Semidiscrete optimal transport with unknown costs
Yinchu Zhu, Ilya O. Ryzhov
TL;DR
This work extends semidiscrete optimal transport to settings where the cost function is unknown and must be learned online. It introduces a semi-myopic learning algorithm that couples stochastic approximation for the dual variables with sequential, cost-wise exploration, enabling learning without discretization or smoothing. Theoretical guarantees show canonical $O(1/n)$ convergence rates for known costs and similar rates, plus a $PICS$-type bound of $O(\sqrt{n})$ for unknown costs, validating efficient online learning under probabilistic targets. Numerical experiments in synthetic and geographical-partitioning tasks demonstrate robustness to noise and highlight practical applicability to online decision problems with guaranteed contracts and adaptively learned costs.
Abstract
Semidiscrete optimal transport is a challenging generalization of the classical transportation problem in linear programming. The goal is to design a joint distribution for two random variables (one continuous, one discrete) with fixed marginals, in a way that minimizes expected cost.
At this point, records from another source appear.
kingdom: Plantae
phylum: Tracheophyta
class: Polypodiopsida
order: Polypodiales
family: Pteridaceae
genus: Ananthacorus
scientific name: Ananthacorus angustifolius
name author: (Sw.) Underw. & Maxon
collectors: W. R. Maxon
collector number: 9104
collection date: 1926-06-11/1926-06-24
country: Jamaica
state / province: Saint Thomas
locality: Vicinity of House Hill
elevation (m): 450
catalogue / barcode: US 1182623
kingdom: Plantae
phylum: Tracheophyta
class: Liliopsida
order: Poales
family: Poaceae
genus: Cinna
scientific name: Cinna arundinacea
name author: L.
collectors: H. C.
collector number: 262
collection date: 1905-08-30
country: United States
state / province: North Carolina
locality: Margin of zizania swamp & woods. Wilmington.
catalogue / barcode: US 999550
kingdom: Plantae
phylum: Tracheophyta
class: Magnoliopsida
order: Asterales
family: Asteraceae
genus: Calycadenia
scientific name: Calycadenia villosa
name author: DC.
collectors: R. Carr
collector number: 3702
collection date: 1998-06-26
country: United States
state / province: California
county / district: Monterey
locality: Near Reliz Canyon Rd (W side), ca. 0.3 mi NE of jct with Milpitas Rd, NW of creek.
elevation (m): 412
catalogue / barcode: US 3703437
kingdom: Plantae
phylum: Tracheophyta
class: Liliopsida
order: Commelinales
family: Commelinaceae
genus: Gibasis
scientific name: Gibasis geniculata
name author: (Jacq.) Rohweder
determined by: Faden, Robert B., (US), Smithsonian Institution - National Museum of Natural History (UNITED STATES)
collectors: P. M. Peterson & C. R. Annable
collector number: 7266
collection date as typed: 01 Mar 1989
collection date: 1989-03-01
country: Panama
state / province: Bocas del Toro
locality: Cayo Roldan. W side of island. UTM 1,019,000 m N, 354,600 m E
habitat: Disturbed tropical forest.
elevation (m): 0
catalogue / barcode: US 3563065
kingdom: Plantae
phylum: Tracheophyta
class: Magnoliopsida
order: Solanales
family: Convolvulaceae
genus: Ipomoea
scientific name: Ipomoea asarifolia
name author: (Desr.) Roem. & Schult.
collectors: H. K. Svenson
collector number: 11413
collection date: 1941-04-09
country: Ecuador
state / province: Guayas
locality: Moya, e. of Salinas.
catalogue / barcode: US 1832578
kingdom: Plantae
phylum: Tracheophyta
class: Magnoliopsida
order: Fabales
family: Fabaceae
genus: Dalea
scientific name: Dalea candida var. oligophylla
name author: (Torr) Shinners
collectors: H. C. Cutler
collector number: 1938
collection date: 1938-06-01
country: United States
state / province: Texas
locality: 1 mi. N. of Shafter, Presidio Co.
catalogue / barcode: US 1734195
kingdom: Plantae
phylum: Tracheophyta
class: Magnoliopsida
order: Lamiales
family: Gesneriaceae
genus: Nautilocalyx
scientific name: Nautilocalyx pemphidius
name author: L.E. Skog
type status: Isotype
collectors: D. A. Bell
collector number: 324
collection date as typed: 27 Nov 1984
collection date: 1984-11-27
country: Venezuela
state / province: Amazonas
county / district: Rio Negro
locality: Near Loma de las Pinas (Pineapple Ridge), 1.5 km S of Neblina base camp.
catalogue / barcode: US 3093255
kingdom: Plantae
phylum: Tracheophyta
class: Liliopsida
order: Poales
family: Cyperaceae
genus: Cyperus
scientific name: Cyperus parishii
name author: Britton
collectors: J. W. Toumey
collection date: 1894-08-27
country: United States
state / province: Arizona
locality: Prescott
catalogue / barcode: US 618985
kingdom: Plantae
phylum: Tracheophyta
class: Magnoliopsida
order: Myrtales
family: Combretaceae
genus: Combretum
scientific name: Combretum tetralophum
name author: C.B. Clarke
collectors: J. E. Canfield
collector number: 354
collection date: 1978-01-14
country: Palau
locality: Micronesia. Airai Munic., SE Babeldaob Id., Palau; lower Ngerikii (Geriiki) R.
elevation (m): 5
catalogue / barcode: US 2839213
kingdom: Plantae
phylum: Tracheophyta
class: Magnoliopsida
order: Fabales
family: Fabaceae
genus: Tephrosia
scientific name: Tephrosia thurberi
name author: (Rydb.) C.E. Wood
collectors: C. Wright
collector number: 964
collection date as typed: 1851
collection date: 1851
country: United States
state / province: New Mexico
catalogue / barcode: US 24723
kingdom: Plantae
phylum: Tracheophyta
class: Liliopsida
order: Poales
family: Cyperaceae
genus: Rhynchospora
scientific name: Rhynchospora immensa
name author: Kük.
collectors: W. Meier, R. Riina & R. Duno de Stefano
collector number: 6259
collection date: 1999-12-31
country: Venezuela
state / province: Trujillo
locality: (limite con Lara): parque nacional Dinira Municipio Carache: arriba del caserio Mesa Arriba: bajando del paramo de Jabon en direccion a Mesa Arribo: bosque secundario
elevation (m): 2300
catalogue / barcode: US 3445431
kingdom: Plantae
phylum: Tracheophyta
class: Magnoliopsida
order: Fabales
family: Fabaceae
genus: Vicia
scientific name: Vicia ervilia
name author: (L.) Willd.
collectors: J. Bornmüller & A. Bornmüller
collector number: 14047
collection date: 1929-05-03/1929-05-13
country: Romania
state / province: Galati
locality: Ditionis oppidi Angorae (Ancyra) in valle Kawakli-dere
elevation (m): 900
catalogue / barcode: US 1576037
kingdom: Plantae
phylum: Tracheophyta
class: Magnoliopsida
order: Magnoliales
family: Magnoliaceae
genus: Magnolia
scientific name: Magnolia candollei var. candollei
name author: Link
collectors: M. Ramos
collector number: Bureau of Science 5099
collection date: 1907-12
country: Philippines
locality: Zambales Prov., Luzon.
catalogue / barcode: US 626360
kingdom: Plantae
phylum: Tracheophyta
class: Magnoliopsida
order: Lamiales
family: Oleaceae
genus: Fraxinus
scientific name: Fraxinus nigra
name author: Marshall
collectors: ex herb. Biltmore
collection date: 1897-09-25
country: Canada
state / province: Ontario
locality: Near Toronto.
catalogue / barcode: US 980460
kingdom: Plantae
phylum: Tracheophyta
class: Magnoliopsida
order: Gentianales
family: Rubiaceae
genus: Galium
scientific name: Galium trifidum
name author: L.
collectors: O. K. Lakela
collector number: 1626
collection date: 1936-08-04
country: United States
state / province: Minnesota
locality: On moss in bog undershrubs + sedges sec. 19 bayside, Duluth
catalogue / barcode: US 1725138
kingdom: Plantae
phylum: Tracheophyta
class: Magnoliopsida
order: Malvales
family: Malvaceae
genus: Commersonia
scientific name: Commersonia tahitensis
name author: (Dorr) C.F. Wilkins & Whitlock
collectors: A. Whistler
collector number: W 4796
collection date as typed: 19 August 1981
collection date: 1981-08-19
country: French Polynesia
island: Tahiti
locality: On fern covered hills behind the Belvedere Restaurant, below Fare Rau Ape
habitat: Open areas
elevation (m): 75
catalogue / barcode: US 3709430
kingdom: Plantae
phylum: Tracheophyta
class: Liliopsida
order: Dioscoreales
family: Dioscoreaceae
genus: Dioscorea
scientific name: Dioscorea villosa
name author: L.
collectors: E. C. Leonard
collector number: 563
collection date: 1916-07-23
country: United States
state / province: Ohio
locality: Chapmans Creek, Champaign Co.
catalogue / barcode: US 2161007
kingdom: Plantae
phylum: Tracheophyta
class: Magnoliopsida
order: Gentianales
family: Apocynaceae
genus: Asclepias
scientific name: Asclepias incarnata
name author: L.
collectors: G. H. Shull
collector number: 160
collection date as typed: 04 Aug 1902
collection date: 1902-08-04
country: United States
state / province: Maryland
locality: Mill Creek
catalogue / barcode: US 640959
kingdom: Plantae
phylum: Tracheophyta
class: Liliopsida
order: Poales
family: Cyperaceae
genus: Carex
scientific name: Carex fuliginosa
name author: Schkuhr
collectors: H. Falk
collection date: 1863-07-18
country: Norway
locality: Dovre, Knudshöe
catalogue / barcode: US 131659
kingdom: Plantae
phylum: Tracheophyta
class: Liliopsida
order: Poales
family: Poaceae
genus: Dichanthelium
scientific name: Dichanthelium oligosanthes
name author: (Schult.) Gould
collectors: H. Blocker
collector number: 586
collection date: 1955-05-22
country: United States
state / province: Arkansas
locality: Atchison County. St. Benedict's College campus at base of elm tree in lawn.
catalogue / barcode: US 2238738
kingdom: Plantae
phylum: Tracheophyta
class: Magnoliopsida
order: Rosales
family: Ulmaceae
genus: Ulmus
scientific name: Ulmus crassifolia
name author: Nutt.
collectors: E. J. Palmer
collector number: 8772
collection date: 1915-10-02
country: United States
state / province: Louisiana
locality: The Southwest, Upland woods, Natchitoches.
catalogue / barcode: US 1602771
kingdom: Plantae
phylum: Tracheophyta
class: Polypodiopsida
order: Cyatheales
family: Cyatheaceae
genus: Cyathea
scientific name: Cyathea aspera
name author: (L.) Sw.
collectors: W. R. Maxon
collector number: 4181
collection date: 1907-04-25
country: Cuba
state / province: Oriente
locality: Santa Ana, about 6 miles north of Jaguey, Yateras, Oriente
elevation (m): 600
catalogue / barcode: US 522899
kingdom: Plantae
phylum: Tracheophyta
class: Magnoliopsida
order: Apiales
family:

We formulate a novel variant of this problem in which the cost functions are unknown, but can be learned through noisy observations; however, only one function can be sampled at a time. We develop a semi-myopic algorithm that couples online learning with stochastic approximation, and prove that it achieves optimal convergence rates, despite the non-smoothness of the stochastic gradient and the lack of strong concavity in the objective function.